* **Activity**
Copy the listing from the line that contains "SORIA... NI TE LA IMAGINAS" through the line that contains "логотипы, ретро, соцсети, презентации", both lines included, and reproduce each line unchanged. Leave the pictures out of your copy.

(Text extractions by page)
•••

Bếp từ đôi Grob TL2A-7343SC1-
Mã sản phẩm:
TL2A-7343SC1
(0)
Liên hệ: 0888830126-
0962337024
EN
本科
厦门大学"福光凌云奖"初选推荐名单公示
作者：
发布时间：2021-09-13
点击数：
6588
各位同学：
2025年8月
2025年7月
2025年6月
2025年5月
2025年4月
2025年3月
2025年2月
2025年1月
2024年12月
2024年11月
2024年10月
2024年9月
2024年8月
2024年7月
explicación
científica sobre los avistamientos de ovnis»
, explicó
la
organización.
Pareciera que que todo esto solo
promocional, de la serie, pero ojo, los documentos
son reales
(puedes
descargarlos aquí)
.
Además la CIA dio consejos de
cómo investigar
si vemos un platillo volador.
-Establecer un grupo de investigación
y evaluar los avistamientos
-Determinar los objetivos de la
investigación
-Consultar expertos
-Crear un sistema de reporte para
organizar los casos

•••

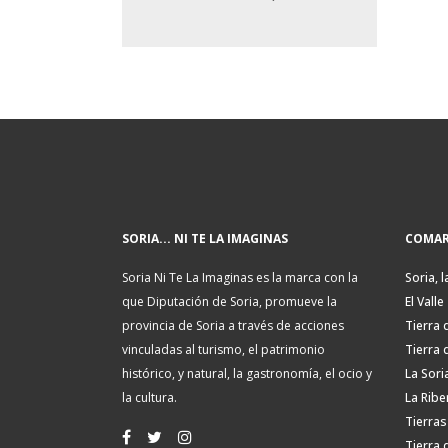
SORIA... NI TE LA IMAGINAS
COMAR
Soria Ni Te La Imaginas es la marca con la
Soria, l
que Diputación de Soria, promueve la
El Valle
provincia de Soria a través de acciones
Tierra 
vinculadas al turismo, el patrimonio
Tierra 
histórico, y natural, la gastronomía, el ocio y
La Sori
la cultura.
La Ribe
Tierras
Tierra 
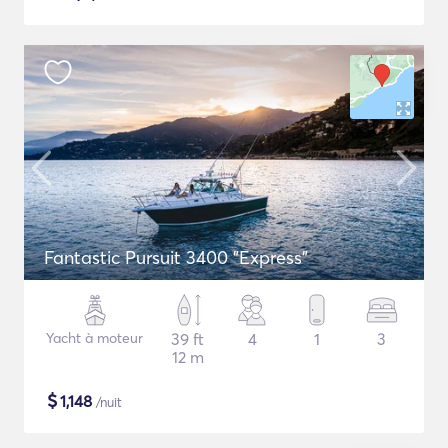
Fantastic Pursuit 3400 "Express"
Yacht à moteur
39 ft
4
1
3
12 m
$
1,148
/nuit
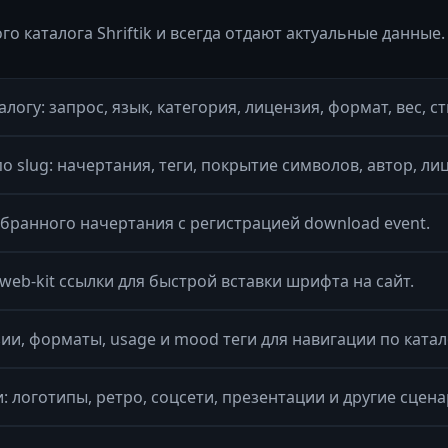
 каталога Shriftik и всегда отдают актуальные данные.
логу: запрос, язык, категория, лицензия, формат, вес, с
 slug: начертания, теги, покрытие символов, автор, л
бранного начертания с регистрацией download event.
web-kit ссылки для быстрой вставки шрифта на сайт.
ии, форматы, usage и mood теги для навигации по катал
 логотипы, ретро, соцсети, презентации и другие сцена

•••

* **Response area**
SORIA... NI TE LA IMAGINAS
COMAR
Soria Ni Te La Imaginas es la marca con la
Soria, l
que Diputación de Soria, promueve la
El Valle
provincia de Soria a través de acciones
Tierra 
vinculadas al turismo, el patrimonio
Tierra 
histórico, y natural, la gastronomía, el ocio y
La Sori
la cultura.
La Ribe
Tierras
Tierra 
Fantastic Pursuit 3400 "Express"
Yacht à moteur
39 ft
4
1
3
12 m
$
1,148
/nuit
 каталога Shriftik и всегда отдают актуальные данные.
логу: запрос, язык, категория, лицензия, формат, вес, с
 slug: начертания, теги, покрытие символов, автор, л
бранного начертания с регистрацией download event.
web-kit ссылки для быстрой вставки шрифта на сайт.
ии, форматы, usage и mood теги для навигации по катал
 логотипы, ретро, соцсети, презентации и другие сцена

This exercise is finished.